2 The irony is that Einstein had been a dedicated pacificist throughout his life. At the onset of WWI, Meitner had not been able to see his point of view. Her experience as a nurse handling X-ray equipment during WWI changed her attitudes about war. (Contrast this with Hahn's WWI work developing chemical warfare under Fritz Haber, and we return once again to the question of the scientist's ethical obligations. Haber, incidentally, died in exile in 1938, because of his own Jewish heritage). Einstein saw the Nazi threat as such that it warranted pursuing an Allied fission bomb to avoid being devastated by a Germany weapon. He, of course, later denounced using the bomb as a weapon and campaigned against further development of nuclear weapons.

3 Ruth Lewin Sime, Lise Meitner: A Life in Physics (University of California Press, 1996), 305

4 Sime's biography made me a huge fan of Ludwig Boltzmann. He was a talented and kind man. He fought for his wife's right to study mathematics in the 1870s. He was a great teacher and dedicated mentor to his students, including Meitner. Tragically, he suffered from bipolar disorder and took his own life.

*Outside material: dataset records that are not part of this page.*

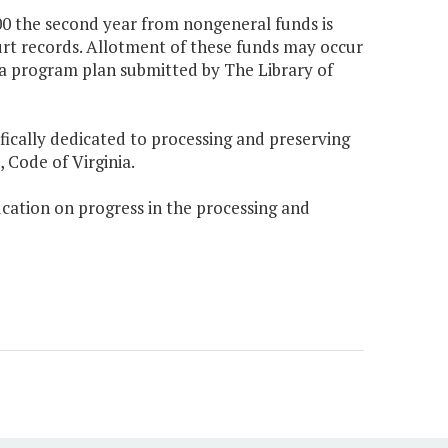
000 the second year from nongeneral funds is
urt records. Allotment of these funds may occur
a program plan submitted by The Library of
ifically dedicated to processing and preserving
 Code of Virginia.
ucation on progress in the processing and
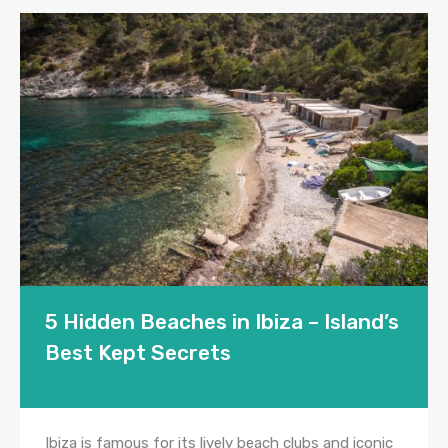
5 Hidden Beaches in Ibiza – Island’s
Best Kept Secrets
Ibiza is famous for its lively beach clubs and iconic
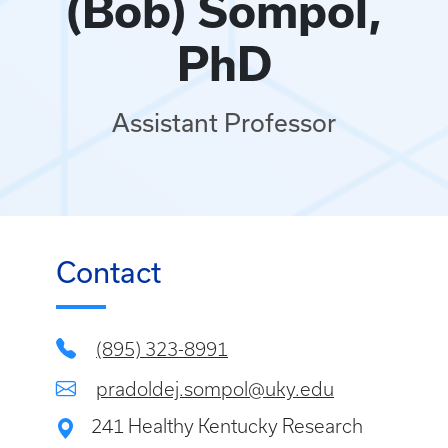
(Bob) Sompol,
PhD
Assistant Professor
Contact
(895) 323-8991
pradoldej.sompol@uky.edu
241 Healthy Kentucky Research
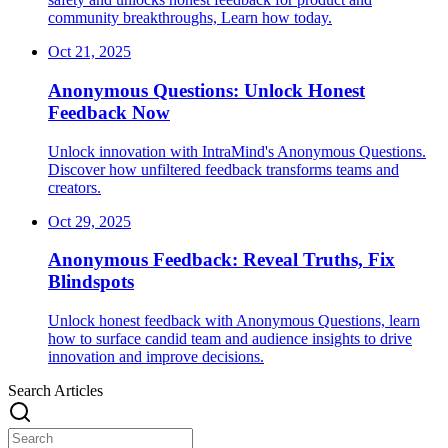
community breakthroughs, Learn how today.
Oct 21, 2025
Anonymous Questions: Unlock Honest
Feedback Now
Unlock innovation with IntraMind's Anonymous Questions.
Discover how unfiltered feedback transforms teams and
creators.
Oct 29, 2025
Anonymous Feedback: Reveal Truths, Fix
Blindspots
Unlock honest feedback with Anonymous Questions, learn
how to surface candid team and audience insights to drive
innovation and improve decisions.
Search Articles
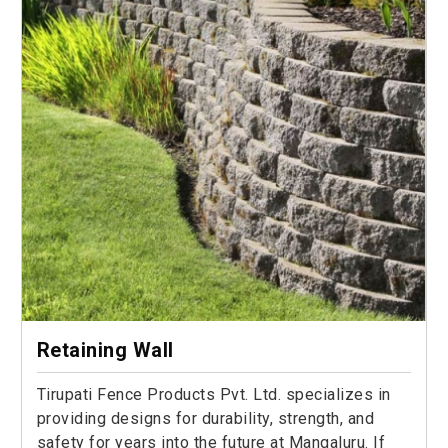
Retaining Wall
Tirupati Fence Products Pvt. Ltd. specializes in
providing designs for durability, strength, and
safety for years into the future at Mangaluru. If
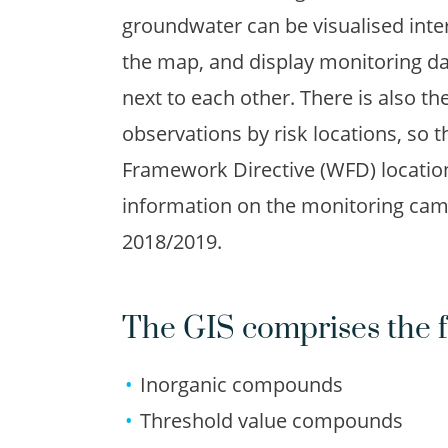
groundwater can be visualised inte
the map, and display monitoring dat
next to each other. There is also the 
observations by risk locations, so 
Framework Directive (WFD) locatio
information on the monitoring cam
2018/2019.
The GIS comprises the f
Inorganic compounds
Threshold value compounds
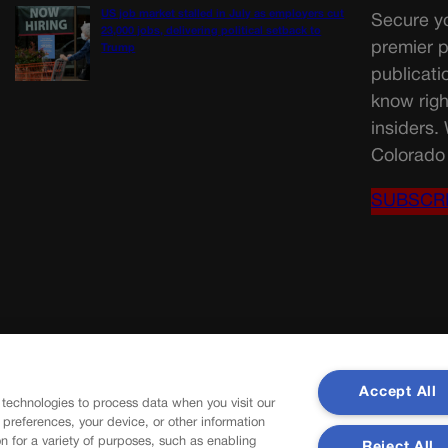
US job market stalled in July as employers cut
Secure yo
23,000 jobs, delivering political setback to
premier p
Trump
publicati
know righ
insiders.
Colorado 
SUBSCR
Accept All
 technologies to process data when you visit our
r preferences, your device, or other information
n for a variety of purposes, such as enabling
Reject All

5 Planck's own wartime experience is quite the story. He worked hard to shield his employees at the KWG from open conflict with the Nazi regime, though he thought Hahn's suggestion of a public proclamation by scientists, against the treatment of their Jewish colleagues, would be futile. He helped secretly employ Jewish scientists and the blacklisted Straßmann. He held a memorial meeting for Fritz Haber in 1935. He was accused of being "a white jew" by Johannes Stark (Nobel Laureate and Nazi) for continuing to teach Einstein's theories. His own son Erwin, was implicated in the attempt made on Hitler's life in the July 20 plot, and was killed by the Gestapo. Though this and other personal tragedies made the end of his life very difficult, he survived to see a the Nazis defeated and lived to 1947.